Le bouchon

J’ai l’habitude d’écrire beaucoup. Plus jeune, je rêvais d’être écrivain. J’ai charmé ma première copine en lui écrivant de longues lettres d’amour. J’ai même étudié à l’université pour devenir prof de français. Bref, les mots écrits ont toujours été pour moi le plus accessible, le plus efficace et le plus précis moyen de communication.

Blogger, pour moi, était donc aussi naturel que de respirer et ce, depuis environ 2 ans. Des centaines de billets, de réponses à des commentaires, et toujours la hantise de me retrouver où je suis présentement. Devant un bouchon. Je me suis toujours promis de ne jamais écrire que je ne savais pas quoi écrire, j’ai toujours trouvé que c’était un cliché éculé et usé jusqu’à la corde. Mais l’écriture étant pour moi un exutoire, mon principal lien avec les autres, il y a des semaines que je retiens ce billet, que je le tourne et le retourne dans mon esprit et constate, au bout du compte, qu’il y est toujours, comme le maudit bouchon. J’ai 3 autres billets qui sont en projet depuis un mois, trois billets plus techniques, plus axés sur le sujet principal dont je souhaite parler ici et . Mais rien qui accouche et cette fois, ce n’est pas par manque de temps.

J’ai l’impression d’être assis devant un bouchon derrière lequel se trouvent tous les mots que je souhaiterais écrire, et de ne pas savoir comment le contourner ou l’extraire. De savoir qu’ils sont là, tout près, sans arriver à les saisir, les ordonner et finalement les écrire est une situation extrêmement frustrante. C’est un drôle de sentiment et croyez-moi, c’est très déstabilisant pour une personne comme moi. J’ai l’habitude de lire énormément, d’assimiler, de réfléchir et d’écrire à propos de mes réactions et des associations d’idées qui émergent de ce que je viens d’absorber. Mais on dirait que depuis quelques semaines, mes pensées sont trop confuses pour arriver à les mettre en ordre, que ma tête garde son énergie pour autre chose. J’ai l’impression que tout ce que je lis passe au travers de moi sans que je l’assimile vraiment et sans provoquer de réaction. D’afficher simplement un imbécile sourire béat en attendant que la tempête ne passe, doucement, et me laisse ensuite en paix pour que je puisse recommencer à fonctionner normalement. En fait, c’est très probablement cela, et rien d’autre.

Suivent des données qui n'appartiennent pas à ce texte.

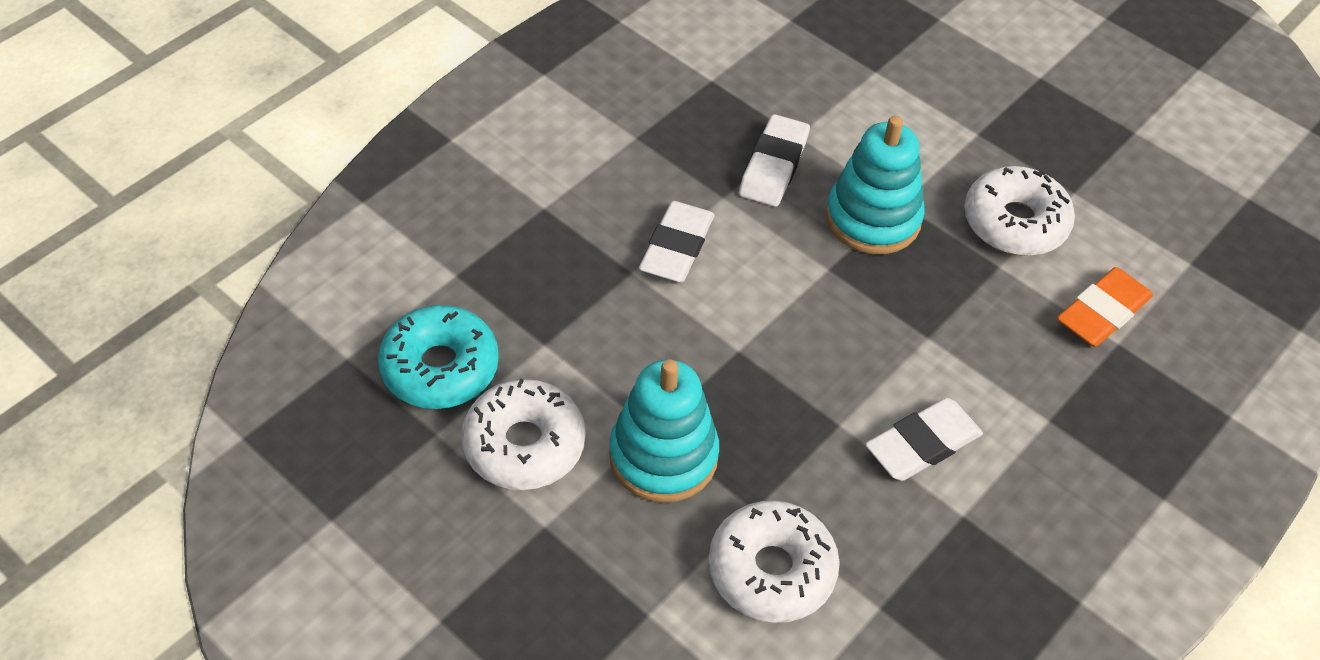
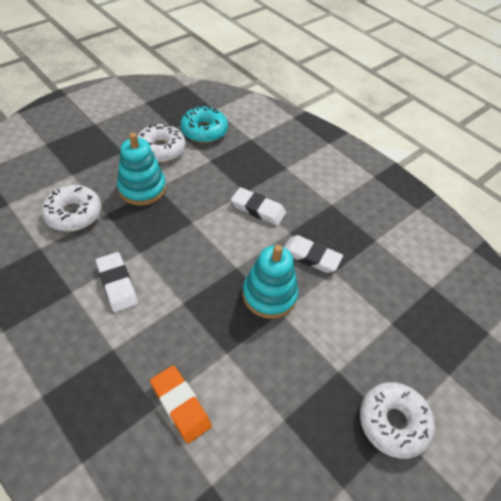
camera: 95 degrees right, 0 degrees up
(1015, 222) = (260, 372): white donut -> white donut (393, 422)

J’espère que le retour à la normale se fera bientôt. Ce que je crains le plus, c’est de devenir paresseux. Bien qu’écrire soit pour moi plutôt naturel, c’est aussi un exercice laborieux quand on s’y met sérieusement. Je suppose que de mener le démarrage d’une entreprise, la politique interne dans un groupe plus important, des soubresauts sentimentaux et 2 déménagements et tout ça en quelques mois finit par prélever un certain tribut sur l’énergie disponible, et sur la capacité à mettre assez d’ordre dans ses idées pour avoir envie de les communiquer aux autres sans avoir honte. Je vais donc me pardonner cette béatitude pour encore quelques jours, et simplement me contenter de lire d’autres auteurs que j’aime bien en attendant que le goût -ou plutôt l’énergie- d’écrire revienne, tout simplement. En attendant, je vais faire quelques ajustements au nouveau site, à sa structure et à son look pour que tout soit en ordre quand j’aurai à nouveau envie d’y écrire quelques mots.

Sur ce, je retourne à mon sourire béat pour contempler de plus près le bouchon.
PS: je me permets de vous proposer le site de Derek Powazek, auteur, rédacteur, photographe, concepteur de site web et designer graphique. Il écrit extrêmement bien quand il parle du web mais devient carrément touchant quand il parle de lui et de son vécu. Ses premiers billets lors de son arrivée à San Francisco alors qu’il n’avait presque rien sont même devenus un livre où il parle de son quotidien de jeune pigiste, des gens qu’il rencontre, de la vie difficile qu’il mène mais aussi des joies qu’il accepte de partager avec nous. (Notez qu’en bas de page, vous aurez accès à ces même billets qu’il a eu la gentillesse de laisser en ligne pour ceux qui voudraient en faire la lecture sans acheter le livre, que j’achèterai quand même pour le lire dans le bus, et en reconnaissance des bons moments que l’auteur me permet de vivre.)